Figure

Studio project at The Southern California Institute of Architecture (SCI-Arc), instructor Anna Neimark, 2013

This project extrapolated from formal analyses of Chandigarh’s Palace of the Assembly, by Le Corbusier, to the ends that it extracted a moment from the decomposed plans from which a three-dimensional model would be extrapolated.

The project then analyzed the figurative properties of the moment. In turn, it spoke to the essence held in the plan. All regulating geometry was to be taken without interruption from an abstract understanding of the plan, though its transposition into the third dimension opened the possibility of misreadings or bastardizations of its form. In particular, the extraction emphasized the interaction in Le Corbusier’s plan between the circular assembly hall and the rectangular envelope. This ‘thing within a thing’ relationship produced the plan-based properties of the figure, while its distinctive shape in elevation was achieved through an intentional misunderstanding of the two-dimensional geometry.

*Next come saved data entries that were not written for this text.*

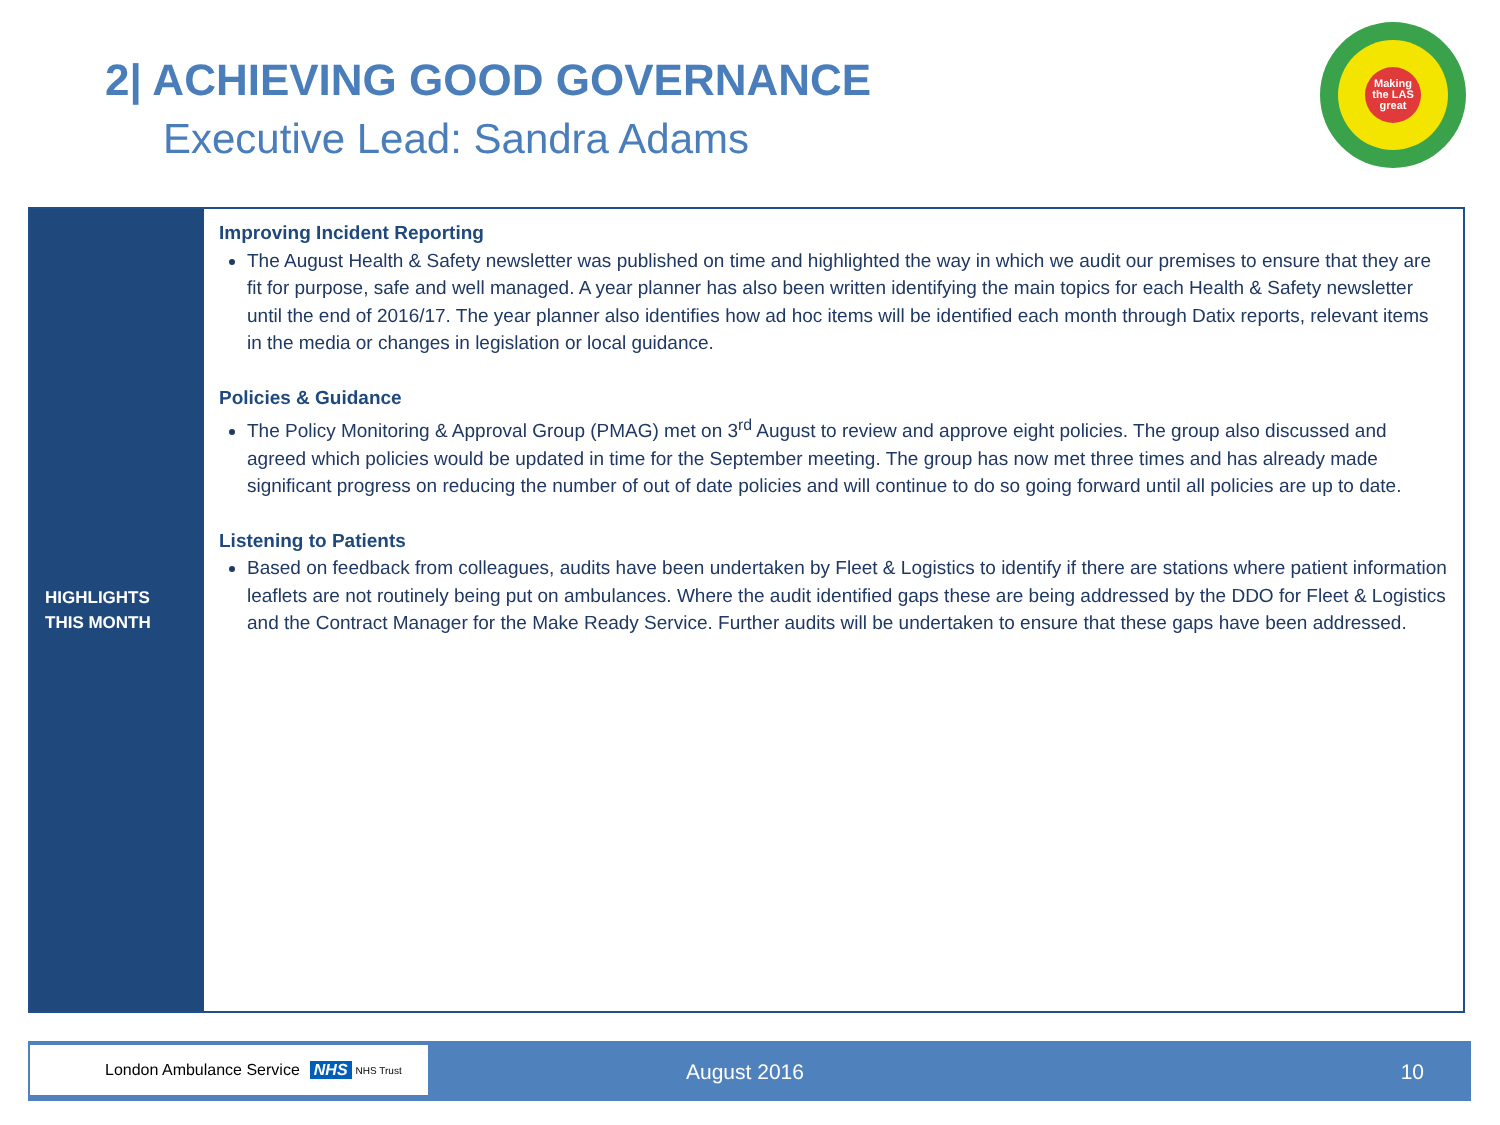2| ACHIEVING GOOD GOVERNANCE
Executive Lead: Sandra Adams
Making the LAS great
HIGHLIGHTS
THIS MONTH
Improving Incident Reporting
The August Health & Safety newsletter was published on time and highlighted the way in which we audit our premises to ensure that they are fit for purpose, safe and well managed. A year planner has also been written identifying the main topics for each Health & Safety newsletter until the end of 2016/17. The year planner also identifies how ad hoc items will be identified each month through Datix reports, relevant items in the media or changes in legislation or local guidance.
Policies & Guidance
The Policy Monitoring & Approval Group (PMAG) met on 3<sup>rd</sup> August to review and approve eight policies. The group also discussed and agreed which policies would be updated in time for the September meeting. The group has now met three times and has already made significant progress on reducing the number of out of date policies and will continue to do so going forward until all policies are up to date.
Listening to Patients
Based on feedback from colleagues, audits have been undertaken by Fleet & Logistics to identify if there are stations where patient information leaflets are not routinely being put on ambulances. Where the audit identified gaps these are being addressed by the DDO for Fleet & Logistics and the Contract Manager for the Make Ready Service. Further audits will be undertaken to ensure that these gaps have been addressed.
London Ambulance Service NHS NHS Trust
August 2016 10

Philosophical ties extruded from the meanings within Chandigarh’s design. As this goes, the lifted underbelly spoke to Le Corbusier’s obsession with raising his buildings from the ground, freeing them from the earth’s weighted connotations.

Finally, from this one derived figure, three other variations were produced. These dealt with alterations to the regulating geometries inherent within the original, creating similar yet eerily different designs.